**SOURCE INFORMATION:**
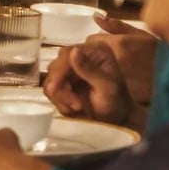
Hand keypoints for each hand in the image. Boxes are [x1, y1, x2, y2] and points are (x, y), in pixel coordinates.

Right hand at [41, 17, 155, 127]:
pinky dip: (60, 102)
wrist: (117, 119)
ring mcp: (71, 69)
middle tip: (76, 106)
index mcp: (95, 51)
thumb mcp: (107, 87)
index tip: (56, 88)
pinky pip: (50, 90)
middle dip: (61, 89)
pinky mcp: (64, 81)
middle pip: (56, 66)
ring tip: (78, 108)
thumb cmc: (118, 103)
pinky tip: (73, 109)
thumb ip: (90, 70)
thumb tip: (73, 51)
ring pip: (50, 80)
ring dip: (61, 97)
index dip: (59, 70)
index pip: (68, 53)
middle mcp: (81, 56)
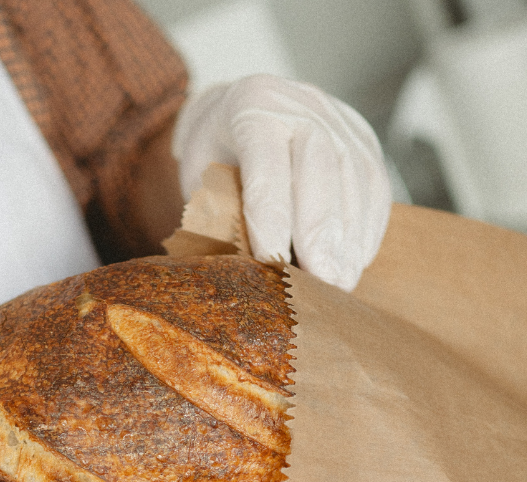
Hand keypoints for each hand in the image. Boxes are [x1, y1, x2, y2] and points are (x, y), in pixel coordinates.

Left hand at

**TASK DIRECTIONS:**
From the first record to the last, restate everything exactly but omit the pictures.

**EXERCISE RESPONSE:**
Hand keypoints for each hand in the image. Boxes are [x1, y1, x2, y2] and points are (x, y), in pixel coordinates.

Right hand at [41, 17, 155, 127]:
pinky dip: (60, 102)
wrist: (117, 119)
ring mcp: (71, 69)
middle tip: (76, 106)
index mcp: (95, 51)
thumb mcp: (107, 87)
index tip: (56, 88)
pinky pip: (50, 90)
middle dip: (61, 89)
pinky mcp: (64, 81)
middle pip: (56, 66)
ring tip: (78, 108)
thumb cmc: (118, 103)
pinky tip: (73, 109)
thumb ip: (90, 70)
thumb tip: (73, 51)
ring pip: (50, 80)
ring dip: (61, 97)
index dip: (59, 70)
index pip: (68, 53)
middle mcp: (81, 56)
Hand keypoints for each hand in the image. Boxes are [x1, y1, x2, y2] and points are (x, y), in pixel coordinates.

Left hand at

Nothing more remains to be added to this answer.